Abdelmadjid Tebboune : « Je sais qu’il y a un engouement pour ces législatives, notamment chez les jeunes »

Abdelmadjid Tebboune : « Je sais qu’il y a un engouement pour ces législatives, notamment chez les jeunes »

Un autre point fort, d’actualité, a été abordé par le président Abdelmadjid Tebboune, lors de l’entretien qu’il a accordé au journal français ‘Le point’, c’est celui des législatives qui tiennent en haleine l’opinion publique, aussi bien nationale qu’internationale. Contrairement à ce qu’annoncent divers médias internationaux et à ce qu’ont affirmé les deux interviewers concernant le prétendu boycott des législatives par ‘une bonne partie de l’opposition’, le président de la république a rétorqué que : « on ne voit pas les choses de la même manière, ce que j’observe à travers tout le pays ne dit pas que les algériens, dans leur majorité, sont opposés aux élections législatives », a-t-il dit.
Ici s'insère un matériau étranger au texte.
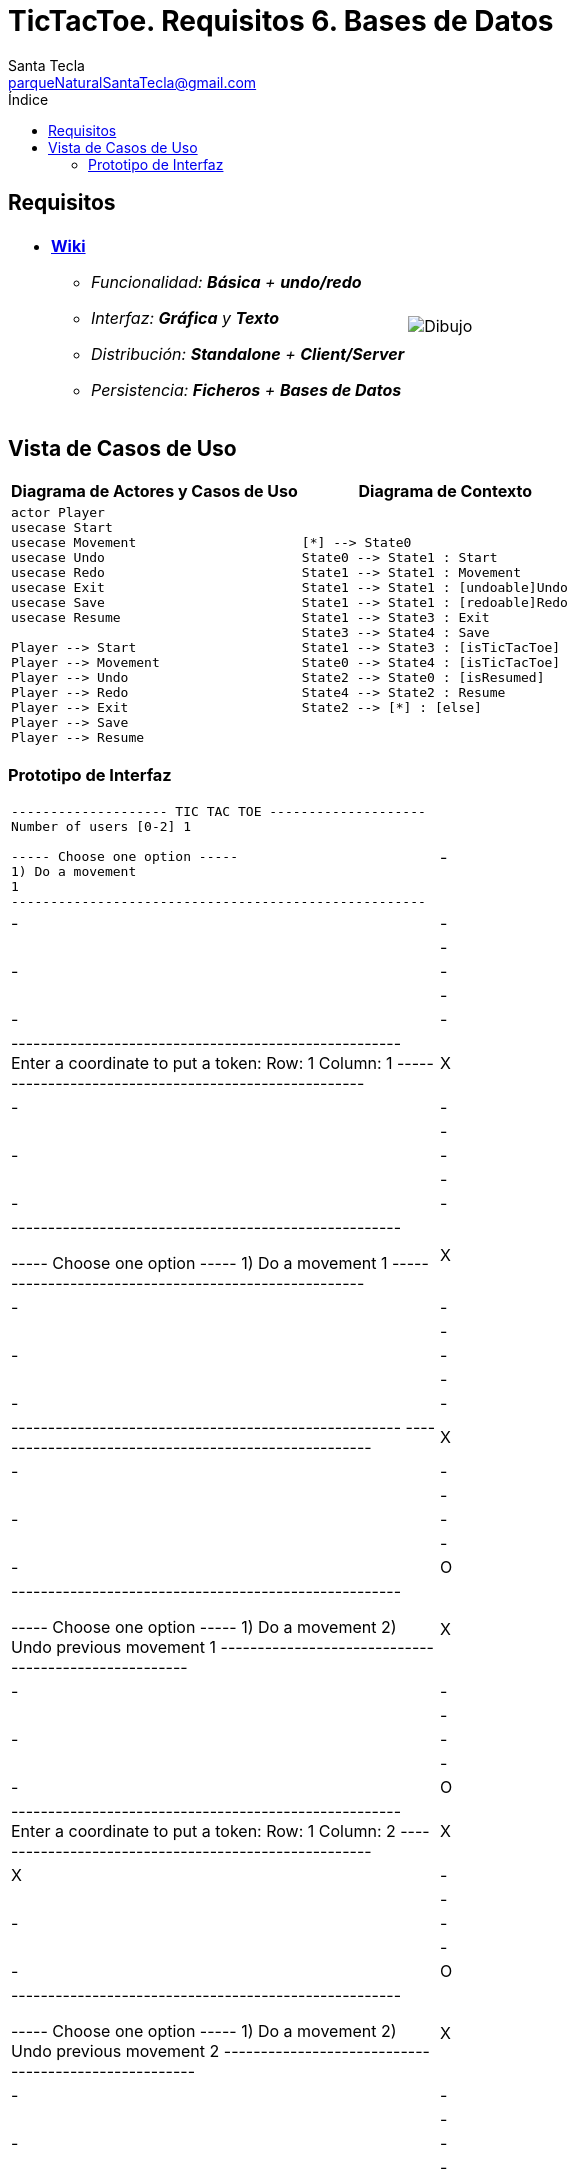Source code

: = TicTacToe. Requisitos 6. *Bases de Datos*
Santa Tecla <parqueNaturalSantaTecla@gmail.com>
:toc-title: Índice
:toc: left

:idprefix:
:idseparator: -
:imagesdir: images

== Requisitos

[cols="50,50"]
|===

a|
- link:https://en.wikipedia.org/wiki/Tic-tac-toe[*Wiki*]
* _Funcionalidad: **Básica** + **undo/redo**_
* _Interfaz: [line-through]*Gráfica* y **Texto**_
* _Distribución: **Standalone** + **Client/Server**_
* _Persistencia: **Ficheros** + [lime-background]#**Bases de Datos**#_

a|

image::Dibujo.jpg[]

|===

== Vista de Casos de Uso

[cols="50,50" options="header"]
|===

a| Diagrama de Actores y Casos de Uso
a| Diagrama de Contexto

a|
[plantuml,diagramaActoresCasosUso,svg]
....

actor Player
usecase Start
usecase Movement
usecase Undo
usecase Redo
usecase Exit
usecase Save
usecase Resume

Player --> Start
Player --> Movement
Player --> Undo
Player --> Redo
Player --> Exit
Player --> Save
Player --> Resume

....

a|
[plantuml,diagramaContexto,svg]
....

[*] --> State0
State0 --> State1 : Start
State1 --> State1 : Movement
State1 --> State1 : [undoable]Undo
State1 --> State1 : [redoable]Redo
State1 --> State3 : Exit
State3 --> State4 : Save
State1 --> State3 : [isTicTacToe]
State0 --> State4 : [isTicTacToe]
State2 --> State0 : [isResumed]
State4 --> State2 : Resume
State2 --> [*] : [else]
....

|===

=== Prototipo de Interfaz

[cols="50,50"]
|===

a|
....
-------------------- TIC TAC TOE --------------------
Number of users [0-2] 1

----- Choose one option -----
1) Do a movement
1
-----------------------------------------------------
| - | - | - |
| - | - | - |
| - | - | - |
-----------------------------------------------------
Enter a coordinate to put a token:
Row: 1
Column: 1
-----------------------------------------------------
| X | - | - |
| - | - | - |
| - | - | - | 
-----------------------------------------------------

----- Choose one option -----
1) Do a movement
1
-----------------------------------------------------
| X | - | - |
| - | - | - |
| - | - | - |
-----------------------------------------------------
-----------------------------------------------------
| X | - | - |
| - | - | - | 
| - | - | O |
-----------------------------------------------------

----- Choose one option -----
1) Do a movement
2) Undo previous movement
1
-----------------------------------------------------
| X | - | - |
| - | - | - |
| - | - | O |
-----------------------------------------------------
Enter a coordinate to put a token:
Row: 1
Column: 2
-----------------------------------------------------
| X | X | - |
| - | - | - |
| - | - | O |
-----------------------------------------------------

----- Choose one option -----
1) Do a movement
2) Undo previous movement
2
-----------------------------------------------------
| X | - | - |
| - | - | - |
| - | - | O |
-----------------------------------------------------

----- Choose one option -----
1) Do a movement
2) Undo previous movement
3) Redo previous movement
3
-----------------------------------------------------
| X | X | - |
| - | - | - |
| - | - | O |
-----------------------------------------------------

----- Choose one option -----
1) Do a movement
2) Undo previous movement
1
-----------------------------------------------------
| X | X | - |
| - | - | - |
| - | - | O |
-----------------------------------------------------
-----------------------------------------------------
| X | X | O |
| - | - | - |
| - | - | O |
-----------------------------------------------------

----- Choose one option -----
1) Do a movement
2) Undo previous movement
2
-----------------------------------------------------
| X | X | - |
| - | - | - |
| - | - | O |
-----------------------------------------------------

----- Choose one option -----
1) Do a movement
2) Undo previous movement
3) Redo previous movement
1
-----------------------------------------------------
| X | X | - |
| - | - | - |
| - | - | O |
-----------------------------------------------------
-----------------------------------------------------
| X | X | - |
| O | - | - |
| - | - | O |
-----------------------------------------------------

----- Choose one option -----
1) Do a movement
2) Undo previous movement
1
-----------------------------------------------------
| X | X | - |
| O | - | - |
| - | - | O |
-----------------------------------------------------
Enter a coordinate to put a token:
Row: 1
Column: 3
-----------------------------------------------------
| X | X | X |
| O | - | - |
| - | - | O |
-----------------------------------------------------
X Player: You win!!! :-)
....

|===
Il s’est étonné d’entendre qu’une bonne partie soit opposée aux législatives, alors que : « il s’agit d’une minorité qui se présente comme une majorité grâce à une médiatisation à outrance, notamment outre-mer », a-t-il noté. Il rappelle aussi que certains ambassadeurs ne voient que cette minorité et ne vivent qu’avec elle : « ignorant la grande majorité et induisant en erreur les pays auxquels ils appartiennent », précise-t-il.

Le président de la république affirme qu’au contraire, il a remarqué un engouement pour ces législatives, surtout de la part des jeunes qui, il n’y a pas longtemps, « ils ne s’inscrivaient même pas sur les listes électorales ». « Il n’y a pas d’autre issue, et ceux qui veulent entrainer le pays vers l’aventure sont en train de perdre leur temps », a-t-il aussi indiqué.

Il rappelle aussi que, lorsqu’il était malade et que les rumeurs enflaient, le donnant même pour décédé : « la plupart des algériens étaient angoissés, même ceux qui n’avaient pas voté pour moi ou qui ne m’apprécient pas, parce qu’ils veulent que le pays reste sur la voie de la légalité », a-t-ilaffirmé.

Enfin, pour ce qui est de la prochaine assemblée qui risquerait de se retrouver avec une majorité ‘islamiste’, selon les journalistes, le président de la république a rétorqué que l’islamisme, en tant qu’idéologie qui a tenté de s’imposer comme au début des 1990 ‘n’existera plus jamais en Algérie’. « L’islam politique ne me gêne pas, parce qu’il n’est pas au-dessus des lois de la république qui s’appliqueront à la lettre pour tous », a-t-il terminé.